Heymann: early internet names—“use” was use as identifier even if they weren’t using the domain to sell stuff—change in what the name represents.

Eric Goldman: keyword ads—TM owners are irritated that they have to bid on their names for searchers. But many TM owners do it and find high conversion rates, good investment v. other keywords they might use.

Lemley: they’re trying to buy exclusivity—they don’t have to buy their names but they don’t want others to be the top result.

Goldman: some would argue organic and paid aren’t direct substitutes.

Lemley: sure. But you can imagine Second Life saying: you can choose any display name, but for $50/year we’ll make it exclusive.

Q: questions of boundaries. Our language for thinking about boundaries is impoverished. Magic circle is a dead horse. Not all virtual worlds are games. Distinction between magic circle/outside is not the same as virtual/physical.

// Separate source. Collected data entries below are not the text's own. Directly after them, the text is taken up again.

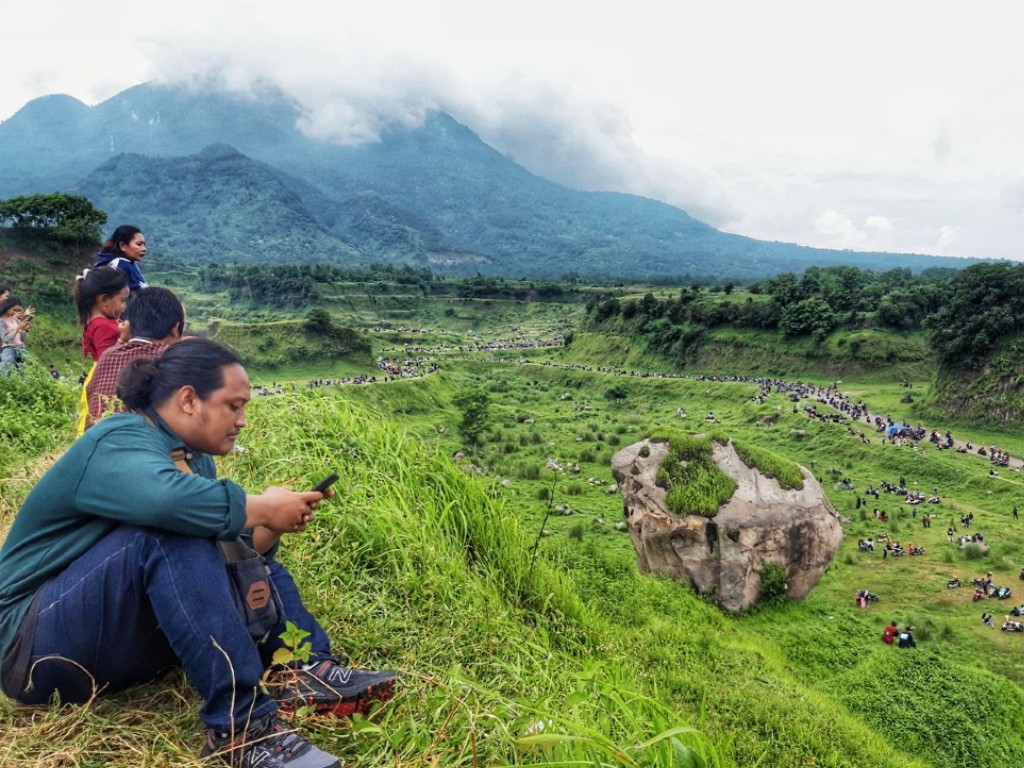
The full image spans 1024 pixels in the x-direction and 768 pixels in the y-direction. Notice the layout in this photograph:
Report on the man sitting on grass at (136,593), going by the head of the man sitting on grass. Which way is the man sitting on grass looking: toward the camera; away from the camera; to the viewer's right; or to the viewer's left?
to the viewer's right

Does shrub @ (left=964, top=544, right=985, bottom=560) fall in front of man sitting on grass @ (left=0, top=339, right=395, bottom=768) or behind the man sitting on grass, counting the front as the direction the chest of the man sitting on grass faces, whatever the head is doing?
in front

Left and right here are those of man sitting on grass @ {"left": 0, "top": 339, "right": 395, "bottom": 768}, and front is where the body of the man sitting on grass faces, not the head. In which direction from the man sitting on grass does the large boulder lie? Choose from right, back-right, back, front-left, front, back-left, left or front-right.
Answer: front-left

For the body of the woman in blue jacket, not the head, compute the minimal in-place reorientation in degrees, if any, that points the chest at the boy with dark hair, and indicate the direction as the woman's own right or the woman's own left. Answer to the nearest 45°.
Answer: approximately 90° to the woman's own right

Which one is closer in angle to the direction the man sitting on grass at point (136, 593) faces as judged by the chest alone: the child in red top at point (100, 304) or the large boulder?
the large boulder

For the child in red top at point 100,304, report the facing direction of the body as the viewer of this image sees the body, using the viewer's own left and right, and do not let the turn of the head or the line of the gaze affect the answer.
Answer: facing to the right of the viewer

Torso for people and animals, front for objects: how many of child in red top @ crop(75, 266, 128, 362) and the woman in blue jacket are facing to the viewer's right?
2

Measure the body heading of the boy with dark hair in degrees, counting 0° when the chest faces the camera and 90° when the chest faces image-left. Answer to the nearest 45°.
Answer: approximately 225°

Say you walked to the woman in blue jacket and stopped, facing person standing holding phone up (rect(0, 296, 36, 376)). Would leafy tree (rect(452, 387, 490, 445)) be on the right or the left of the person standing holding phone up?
right

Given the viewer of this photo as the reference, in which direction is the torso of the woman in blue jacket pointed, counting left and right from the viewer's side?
facing to the right of the viewer

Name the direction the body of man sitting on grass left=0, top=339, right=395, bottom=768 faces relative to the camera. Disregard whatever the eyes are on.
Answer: to the viewer's right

You can play a game in Second Life or hang out in WoW. Bad effect: idea that seems to occur that now money is involved—assumption that moving back and forth across the boundary makes the boundary go away. No, it can make the boundary stronger. How to think about overlay/simultaneity instead of spheres? How do we think about jurisdiction in such circumstances?

Lemley: he loves the ability to blur what we normally think of as boundaries. Our ability to hop back and forth between different personas. Can it strengthen the boundary? Yes, but can constitutes it as different thing v. closed boundary. Real risk: each state claims to control the whole thing. Identification of boundaries/conditions in a clearer sense, whether in game or rigorous enforcement of norms might help; it can’t be a EULA. WoW has a PvP section and a non-PvP section, and you find out where those boundaries are. Skeptical of whether people outside the community will respect those boundaries, though.

RT: Viviana Zelizer is all about how a society goes about maintaining separation while also constantly crossing the boundary, e.g., between public/private, economics and love. Some relationships allow you to merge sex/affection and financial benefit (marriage) while others will get you thrown in jail. We have many tools to do this, but the question is their justice/suitability. (In terms of how crossing boundaries can reinforce them: girl on the internet v. girl in real life: blurring the lines of identity really can reinscribe the boundaries between identities—faking being a girl wouldn’t make any sense if there weren’t a difference between girl and boy.)